Rearranging and removing tabs

You have full control over the sidebar layout. Drag any tab using the handle on the left to reorder it — the order here is exactly what your users see. Use the three-dot menu on the right to:
  • Edit: Rename or reconfigure a tab.
  • Delete: Remove it from the portal entirely.
Put the most important items at the top and remove anything that does not serve your audience.
Every default tab can be removed. If your users do not need the Marketplace or Build section, delete them — the portal only shows what you choose to keep.
Interfaces you pin inside a portal also appear pinned in the main Builder and Console views of your organization. Pinning is shared across views.

Styling

Make the portal feel like your product, not a generic tool.

Accent color

Accent color picker Set the primary accent color used for buttons, highlights, and active states throughout the portal. Click the color circle to open the picker.
Match this to your brand or your client’s brand. A small detail like accent color goes a long way in making the portal feel like a native product rather than a third-party tool.

Security

Control who can access your portal and how they authenticate.

Protect with SSO Auth

SSO Auth configuration Require users to authenticate via Single Sign-On before they can access the portal. This is the recommended option for enterprise deployments where access should be tied to your identity provider.
  • Enable Auto Redirect: When turned on, unauthenticated users are sent straight to the SSO login page instead of seeing an access denied screen — a smoother experience for your users.

Share with (required)

Add specific users by name or email who should have access to this portal.

Select Role (required)

Assign a role to control what each user can do:
  • Runner: Can use the portal but cannot view or edit its configuration or any sub-objects.
  • Editor: Can use, view, and edit the portal and its sub-objects.
  • Administrator: Full control — can use, view, edit, delete, and share the portal and its sub-objects.
Click + Add to confirm.
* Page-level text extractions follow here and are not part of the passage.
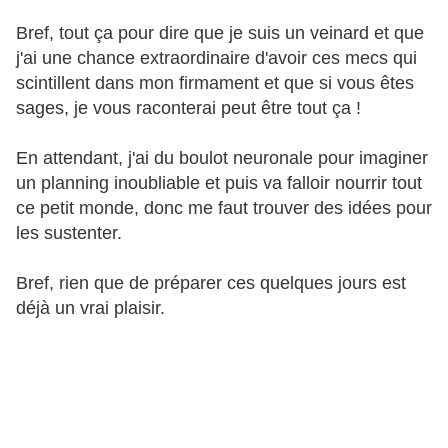
Bref, tout ça pour dire que je suis un veinard et que
j'ai une chance extraordinaire d'avoir ces mecs qui
scintillent dans mon firmament et que si vous êtes
sages, je vous raconterai peut être tout ça !
En attendant, j'ai du boulot neuronale pour imaginer
un planning inoubliable et puis va falloir nourrir tout
ce petit monde, donc me faut trouver des idées pour
les sustenter.
Bref, rien que de préparer ces quelques jours est
déjà un vrai plaisir.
The table below shows everyone who currently has access and their role — you can change roles directly from the table.

Customize Access Denied page

When someone without permission tries to access your portal, they see an access denied screen. You can customize it to match your tone:
  • Permission Text: The main message. Defaults to “You do not have permission to access this portal.”
  • Contact Text: Guidance on what to do next. Defaults to “Please contact the owner to request access.”
  • Icon Color: The color of the icon on the screen.

Protect with Password

Password protection configuration Set a password that users must enter before accessing the portal. This is a simpler alternative to SSO — useful for quick demos, external stakeholders, or situations where you do not need identity-based access control.

Customize Login page

Make the password login screen feel on-brand. A live preview updates as you edit:
  • Change Header: The heading text. Defaults to “Authenticate to Access Portal.”
  • Change Password Text: The label for the password field. Defaults to “Password.”
  • Change Button Text: The button label. Defaults to “Submit.”
  • Icon Color: The icon color on the login screen.

Version history

Every time you save your portal configuration, it is preserved. Click Version history in the top bar to browse previous versions and restore any of them with one click.
Save a version before making big changes — it gives you a clean restore point if something does not work out.